Specific Performance

Courts may order parties to fulfil their contractual obligations, including transferring ownership, handing over possession, or completing registration formalities. Where specific performance is impossible, courts may award monetary compensation to ensure that legal rights are adequately protected.

Judicial Termination

In cases involving a material breach of contract, courts may terminate the agreement under Article 272 of the Civil Code. Before seeking termination, the aggrieved party must generally serve a formal notice, allowing the defaulting party an opportunity to remedy the breach. Depending on the circumstances, the court may grant additional time for compliance, award compensation, or terminate the contract and restore the parties to their pre-contractual positions.

Compensation and Eviction

Parties may claim damages for actual and proven losses resulting from a contractual breach.
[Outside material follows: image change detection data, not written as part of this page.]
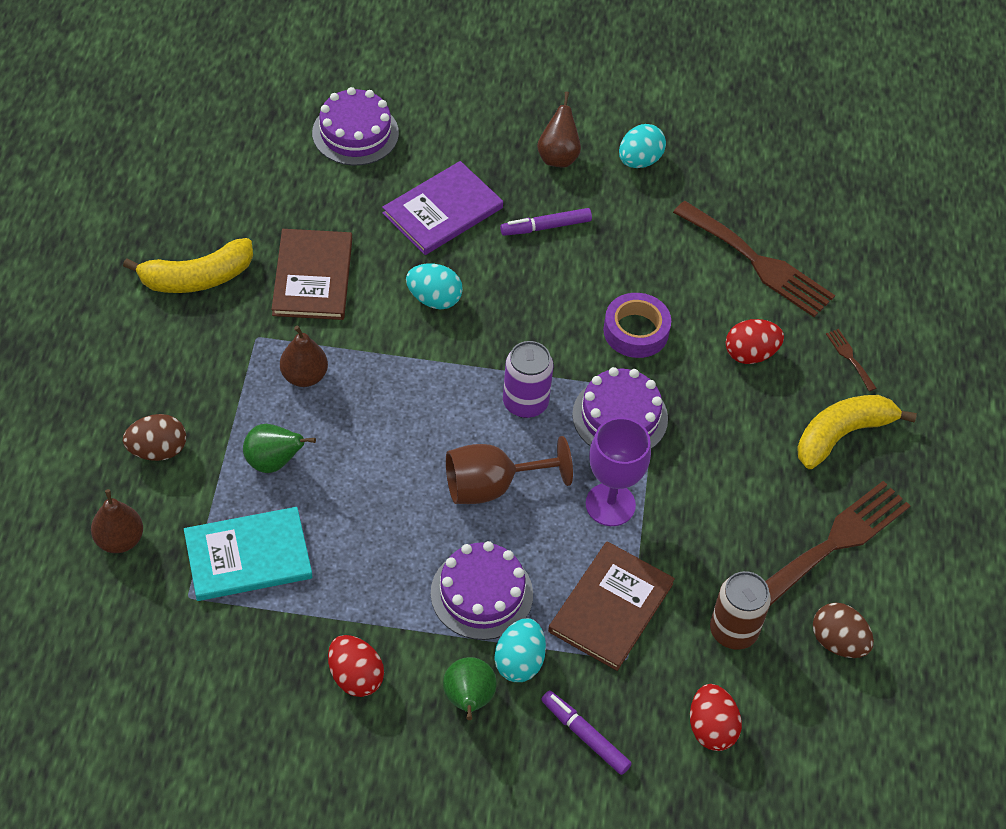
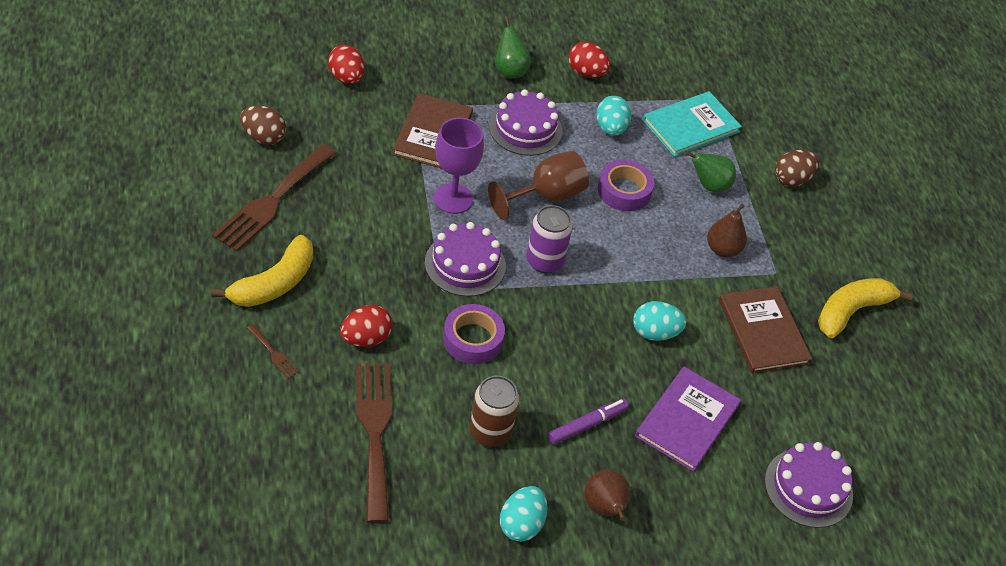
camera: 160 degrees right, 5 degrees down
brown pear [91,489,143,553] -> none
turquoise egg [495,618,546,682] -> turquoise egg moved to [596,96,631,136]
purple marker [541,691,632,775] -> none
brown fork [673,201,835,317] -> brown fork turned 60 degrees clockwise [356,363,392,523]
brown can [710,571,771,650] -> brown can moved to [469,376,519,447]
none -> purple tape [598,160,654,211]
While penalty clauses are generally recognised under UAE law, courts retain the authority to adjust them to reflect the actual loss suffered. Eviction orders may be granted where statutory grounds exist, including non-payment of rent or unauthorised use of the property, and may be enforced through the relevant execution authorities.

Together, these remedies enable landlords, tenants, and investors to enforce their rights effectively and ensure that contractual obligations are respected.

Practical Challenges and Best Practices

The enforcement of real estate contracts in Sharjah may be affected by several practical challenges, including:

  • Ambiguously drafted contracts
  • Failure to comply with certification requirements
  • Lengthy litigation in complex disputes
  • Translation requirements for documents prepared in foreign languages

To minimise these risks, parties should:

  • Engage professional legal drafting services
  • Certify tenancy agreements within the mandatory 15-day period
  • Maintain accurate records of payments and correspondence
  • Conduct comprehensive due diligence before signing agreements
  • Include clear dispute resolution and termination provisions
  • Serve formal notices promptly under Article 272 to preserve termination rights

Conclusion

The enforcement of real estate contracts in Sharjah combines established federal legal principles with recent emirate-level reforms, including Laws No. 5 and 6 of 2024 and Executive Council Resolution No. 37 of 2024. Together, these measures introduce stronger tenant protections, clearer enforcement mechanisms, and a dedicated Rental Disputes Centre to handle tenancy-related claims.

For landlords, tenants, and investors, understanding certification requirements, statutory protection periods, eviction grounds, and procedural obligations is essential to managing contractual risk effectively. Armed with this knowledge, real estate stakeholders can navigate disputes more efficiently and safeguard their interests in Sharjah’s evolving property market.